[Extracted page text data]
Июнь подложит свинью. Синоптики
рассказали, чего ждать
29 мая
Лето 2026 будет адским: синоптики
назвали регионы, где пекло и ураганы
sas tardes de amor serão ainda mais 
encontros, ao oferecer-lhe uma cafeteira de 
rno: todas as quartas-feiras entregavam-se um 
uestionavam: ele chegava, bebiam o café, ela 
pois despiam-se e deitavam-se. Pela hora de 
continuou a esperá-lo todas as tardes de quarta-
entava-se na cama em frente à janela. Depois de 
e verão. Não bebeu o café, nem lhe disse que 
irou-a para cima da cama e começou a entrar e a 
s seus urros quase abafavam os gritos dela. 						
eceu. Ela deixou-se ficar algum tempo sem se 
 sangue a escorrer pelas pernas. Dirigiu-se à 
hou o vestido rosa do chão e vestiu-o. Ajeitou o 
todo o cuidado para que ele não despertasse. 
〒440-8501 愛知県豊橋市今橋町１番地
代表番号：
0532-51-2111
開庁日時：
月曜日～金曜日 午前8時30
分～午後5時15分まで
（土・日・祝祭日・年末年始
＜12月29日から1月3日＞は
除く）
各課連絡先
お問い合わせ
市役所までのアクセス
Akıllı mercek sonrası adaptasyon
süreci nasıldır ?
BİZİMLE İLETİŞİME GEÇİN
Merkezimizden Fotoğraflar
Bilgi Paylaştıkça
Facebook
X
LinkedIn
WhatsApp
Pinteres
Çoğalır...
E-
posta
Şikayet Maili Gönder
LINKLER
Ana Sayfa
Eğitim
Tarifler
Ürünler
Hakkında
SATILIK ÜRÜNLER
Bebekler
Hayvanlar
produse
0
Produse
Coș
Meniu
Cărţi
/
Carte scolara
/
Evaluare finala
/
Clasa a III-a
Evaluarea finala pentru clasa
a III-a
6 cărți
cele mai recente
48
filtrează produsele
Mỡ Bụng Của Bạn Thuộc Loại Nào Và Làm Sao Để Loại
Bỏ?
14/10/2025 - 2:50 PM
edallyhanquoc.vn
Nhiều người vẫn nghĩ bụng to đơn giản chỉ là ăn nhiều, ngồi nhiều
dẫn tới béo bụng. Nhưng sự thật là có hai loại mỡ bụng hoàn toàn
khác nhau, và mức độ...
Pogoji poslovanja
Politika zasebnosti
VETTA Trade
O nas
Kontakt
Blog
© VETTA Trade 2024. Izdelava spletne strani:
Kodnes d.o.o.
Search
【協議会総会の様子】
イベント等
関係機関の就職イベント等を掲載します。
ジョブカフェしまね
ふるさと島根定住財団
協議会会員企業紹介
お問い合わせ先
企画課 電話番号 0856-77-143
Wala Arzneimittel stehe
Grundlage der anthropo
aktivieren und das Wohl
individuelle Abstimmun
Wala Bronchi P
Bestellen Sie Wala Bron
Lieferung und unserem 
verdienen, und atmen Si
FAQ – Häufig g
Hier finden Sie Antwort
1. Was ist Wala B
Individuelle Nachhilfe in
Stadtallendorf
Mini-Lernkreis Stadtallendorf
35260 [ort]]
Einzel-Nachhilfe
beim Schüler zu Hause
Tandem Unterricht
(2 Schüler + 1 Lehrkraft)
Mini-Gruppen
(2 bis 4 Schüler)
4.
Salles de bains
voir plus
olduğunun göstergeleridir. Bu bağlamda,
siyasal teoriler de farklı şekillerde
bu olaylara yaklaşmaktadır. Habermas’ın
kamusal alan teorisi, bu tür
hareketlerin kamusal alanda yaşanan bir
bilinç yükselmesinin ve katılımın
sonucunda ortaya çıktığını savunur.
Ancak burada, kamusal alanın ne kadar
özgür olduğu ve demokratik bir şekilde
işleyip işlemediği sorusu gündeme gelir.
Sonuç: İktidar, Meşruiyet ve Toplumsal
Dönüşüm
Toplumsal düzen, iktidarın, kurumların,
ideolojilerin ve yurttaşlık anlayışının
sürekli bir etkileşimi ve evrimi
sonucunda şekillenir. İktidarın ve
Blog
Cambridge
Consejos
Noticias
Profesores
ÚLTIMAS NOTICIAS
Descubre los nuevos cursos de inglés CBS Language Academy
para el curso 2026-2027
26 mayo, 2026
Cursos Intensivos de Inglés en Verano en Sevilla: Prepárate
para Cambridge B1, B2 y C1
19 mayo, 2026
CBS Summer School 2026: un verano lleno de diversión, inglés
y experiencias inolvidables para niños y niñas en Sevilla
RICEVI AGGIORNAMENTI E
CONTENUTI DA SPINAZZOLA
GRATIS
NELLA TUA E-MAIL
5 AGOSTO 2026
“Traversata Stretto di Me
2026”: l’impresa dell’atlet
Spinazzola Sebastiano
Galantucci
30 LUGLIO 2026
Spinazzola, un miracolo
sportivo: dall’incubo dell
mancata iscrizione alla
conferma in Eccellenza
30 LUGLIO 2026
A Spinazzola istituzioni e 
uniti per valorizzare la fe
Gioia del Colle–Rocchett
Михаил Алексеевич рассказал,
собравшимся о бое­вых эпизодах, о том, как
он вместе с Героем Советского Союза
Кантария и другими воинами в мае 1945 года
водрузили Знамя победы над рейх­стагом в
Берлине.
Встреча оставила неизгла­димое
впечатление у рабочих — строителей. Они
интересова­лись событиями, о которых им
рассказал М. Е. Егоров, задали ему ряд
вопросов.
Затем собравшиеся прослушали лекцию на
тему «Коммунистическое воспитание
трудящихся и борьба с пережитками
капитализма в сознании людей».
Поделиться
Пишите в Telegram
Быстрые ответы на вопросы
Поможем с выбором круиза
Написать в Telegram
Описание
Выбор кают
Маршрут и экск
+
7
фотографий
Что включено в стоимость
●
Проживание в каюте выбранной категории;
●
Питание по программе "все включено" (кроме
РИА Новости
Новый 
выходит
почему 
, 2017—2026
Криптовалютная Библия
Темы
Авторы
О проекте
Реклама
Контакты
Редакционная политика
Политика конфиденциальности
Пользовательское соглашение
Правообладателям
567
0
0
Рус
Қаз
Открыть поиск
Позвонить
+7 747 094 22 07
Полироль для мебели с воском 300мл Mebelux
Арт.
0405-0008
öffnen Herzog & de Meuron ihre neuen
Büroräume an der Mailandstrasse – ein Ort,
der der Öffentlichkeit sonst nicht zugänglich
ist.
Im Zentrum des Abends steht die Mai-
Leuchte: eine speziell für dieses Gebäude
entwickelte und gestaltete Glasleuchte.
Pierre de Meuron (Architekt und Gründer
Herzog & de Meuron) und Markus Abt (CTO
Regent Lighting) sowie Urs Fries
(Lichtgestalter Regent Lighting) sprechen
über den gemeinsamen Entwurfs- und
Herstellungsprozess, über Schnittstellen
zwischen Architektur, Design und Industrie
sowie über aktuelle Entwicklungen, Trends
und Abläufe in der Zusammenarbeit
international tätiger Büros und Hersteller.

### [EXERCISE BRIEF]
Copy out every line from the data above in which the word "sonucunda" occurs.

### [RESULT]
sonucunda ortaya çıktığını savunur.
sonucunda şekillenir. İktidarın ve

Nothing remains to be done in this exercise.